Acórdão nº 938/09.0TXCBR.C1 de Court of Appeal of Coimbra (Portugal), 25 de Novembro de 2009

Magistrado ResponsávelPAULO GUERRA
Data da Resolução25 de Novembro de 2009
EmissorCourt of Appeal of Coimbra (Portugal)

I - RELATÓRIO 1.

No Processo Gracioso de Concessão de Liberdade Condicional n.º 938/09.0TXCBR do Tribunal de Execução de Penas de Coimbra, recorre o Ministério Público do despacho da Mmª Juíza, datado de 15 de Julho de 2009, que decidiu negar a apreciação da concessão da liberdade condicional ao arguido O,,,, porque, tendo o mesmo sido colocado, por despacho de 30/6/2009, em regime de permanência na habitação com vigilância electrónica, é legalmente inadmissível e impossível de cumprimento, em tal situação, a dita liberdade condicional.

2. O Ministério Público, motivando o seu recurso, conclui (em transcrição): «1. Antes da última revisão do CP apenas a prisão carcerária podia ultrapassar os seis meses.

  1. O regime de semi-detenção ou prisão por dias livres não podia ter duração superior a seis meses.

  2. Não existia a pena de prisão domiciliária, cuja duração máxima pode ser superior a seis meses.

  3. A todas as formas de cumprimento de pena de prisão com uma duração superior a seis meses, tem de se aplicar o instituto da liberdade condicional.

  4. Não se vê a razão de ser de distinguir as diversas formas de cumprimento da pena de prisão para se concluir que apenas à prisão carcerária se aplica o instituto da liberdade condicional.

  5. Não existe qualquer norma que limite o direito de um qualquer preso condenado a mais de 6 meses de cadeia, a ver apreciada a sua libertação condicional.

  6. Não pode ser discriminado um preso condenado a pena de prisão superior a 6 meses por se encontrar em regime de prisão domiciliária.

  7. Não é licito restringir direitos individuais senão perante norma expressa que claramente os restrinja.

  8. Havendo dúvidas interpretativas nunca se deve deixar prevalecer uma interpretação restritiva dos direitos, liberdades e garantias individuais.

  9. Aquilo que no espírito da lei releva é a privação drástica do bem jurídico que é a liberdade, não apenas que esta privação resulte da cadeia.

  10. Foram violadas as normas dos artigos 61° do Código Penal e 484° do Código do Processo Penal e bem assim a norma do n° 2 do artigo 18° da Constituição Politica.

    Termos em que, com os do douto suprimento de V.Exas., deve o presente recurso ser julgado procedente e o douto despacho recorrido revogado, ordenando-se a apreciação da libertação condicional do recluso, pois assim é de DIREITO e só assim se fará JUSTIÇA!» 2.

☆ ☆ ☆ ☆ ☆

» Tarefa 1
Copie do acórdão o trecho que começa nas palavras "Magistrado ResponsávelPAULO GUERRA" e vai até "dita liberdade condicional.".

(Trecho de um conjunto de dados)
☆ ☆ ☆ ☆ ☆

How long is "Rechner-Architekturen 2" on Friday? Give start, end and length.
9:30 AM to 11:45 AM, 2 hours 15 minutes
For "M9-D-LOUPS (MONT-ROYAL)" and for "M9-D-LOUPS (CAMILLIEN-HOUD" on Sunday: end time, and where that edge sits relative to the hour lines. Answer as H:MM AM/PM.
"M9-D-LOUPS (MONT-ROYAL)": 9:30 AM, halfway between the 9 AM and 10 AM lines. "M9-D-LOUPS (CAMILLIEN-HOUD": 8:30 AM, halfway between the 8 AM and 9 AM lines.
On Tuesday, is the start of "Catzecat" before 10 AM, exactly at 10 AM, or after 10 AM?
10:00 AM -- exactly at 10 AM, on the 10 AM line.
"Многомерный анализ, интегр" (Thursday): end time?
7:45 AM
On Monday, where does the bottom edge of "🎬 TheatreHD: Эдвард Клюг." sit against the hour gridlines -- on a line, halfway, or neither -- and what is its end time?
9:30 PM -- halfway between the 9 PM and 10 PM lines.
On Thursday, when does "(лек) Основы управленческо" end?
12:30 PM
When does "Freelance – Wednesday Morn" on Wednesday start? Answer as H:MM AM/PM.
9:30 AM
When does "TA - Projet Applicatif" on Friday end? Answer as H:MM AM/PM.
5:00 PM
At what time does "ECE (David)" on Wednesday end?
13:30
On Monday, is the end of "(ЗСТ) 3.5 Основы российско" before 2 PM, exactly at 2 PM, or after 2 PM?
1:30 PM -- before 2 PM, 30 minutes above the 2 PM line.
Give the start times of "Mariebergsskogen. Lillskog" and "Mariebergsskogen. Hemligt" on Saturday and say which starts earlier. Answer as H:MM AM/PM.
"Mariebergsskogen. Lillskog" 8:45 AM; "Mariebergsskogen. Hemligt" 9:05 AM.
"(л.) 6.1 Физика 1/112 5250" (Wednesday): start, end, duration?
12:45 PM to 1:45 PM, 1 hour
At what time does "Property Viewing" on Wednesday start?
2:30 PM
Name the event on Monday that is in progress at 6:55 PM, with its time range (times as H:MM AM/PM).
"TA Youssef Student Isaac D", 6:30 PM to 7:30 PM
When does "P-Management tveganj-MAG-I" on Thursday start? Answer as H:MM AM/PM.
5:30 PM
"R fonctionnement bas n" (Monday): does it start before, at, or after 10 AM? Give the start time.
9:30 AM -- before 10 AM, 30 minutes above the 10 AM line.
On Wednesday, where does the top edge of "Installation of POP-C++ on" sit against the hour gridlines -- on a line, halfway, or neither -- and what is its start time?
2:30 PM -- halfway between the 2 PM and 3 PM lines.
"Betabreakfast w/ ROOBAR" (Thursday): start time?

☆ ☆ ☆ ☆ ☆

» Tarefa 2
Nas entradas, pegue as linhas desde a que contém "On Monday, is" até a que contém "9:30 AM -- before", incluindo essas duas, e troque "Wednesday" por "Quarta-feira" sem mexer em mais nada. Devolva apenas essas linhas.

» Resposta completa 1
Magistrado ResponsávelPAULO GUERRA
Data da Resolução25 de Novembro de 2009
EmissorCourt of Appeal of Coimbra (Portugal)

I - RELATÓRIO 1.

No Processo Gracioso de Concessão de Liberdade Condicional n.º 938/09.0TXCBR do Tribunal de Execução de Penas de Coimbra, recorre o Ministério Público do despacho da Mmª Juíza, datado de 15 de Julho de 2009, que decidiu negar a apreciação da concessão da liberdade condicional ao arguido O,,,, porque, tendo o mesmo sido colocado, por despacho de 30/6/2009, em regime de permanência na habitação com vigilância electrónica, é legalmente inadmissível e impossível de cumprimento, em tal situação, a dita liberdade condicional.

» Resposta completa 2
On Monday, is the end of "(ЗСТ) 3.5 Основы российско" before 2 PM, exactly at 2 PM, or after 2 PM?
1:30 PM -- before 2 PM, 30 minutes above the 2 PM line.
Give the start times of "Mariebergsskogen. Lillskog" and "Mariebergsskogen. Hemligt" on Saturday and say which starts earlier. Answer as H:MM AM/PM.
"Mariebergsskogen. Lillskog" 8:45 AM; "Mariebergsskogen. Hemligt" 9:05 AM.
"(л.) 6.1 Физика 1/112 5250" (Quarta-feira): start, end, duration?
12:45 PM to 1:45 PM, 1 hour
At what time does "Property Viewing" on Quarta-feira start?
2:30 PM
Name the event on Monday that is in progress at 6:55 PM, with its time range (times as H:MM AM/PM).
"TA Youssef Student Isaac D", 6:30 PM to 7:30 PM
When does "P-Management tveganj-MAG-I" on Thursday start? Answer as H:MM AM/PM.
5:30 PM
"R fonctionnement bas n" (Monday): does it start before, at, or after 10 AM? Give the start time.
9:30 AM -- before 10 AM, 30 minutes above the 10 AM line.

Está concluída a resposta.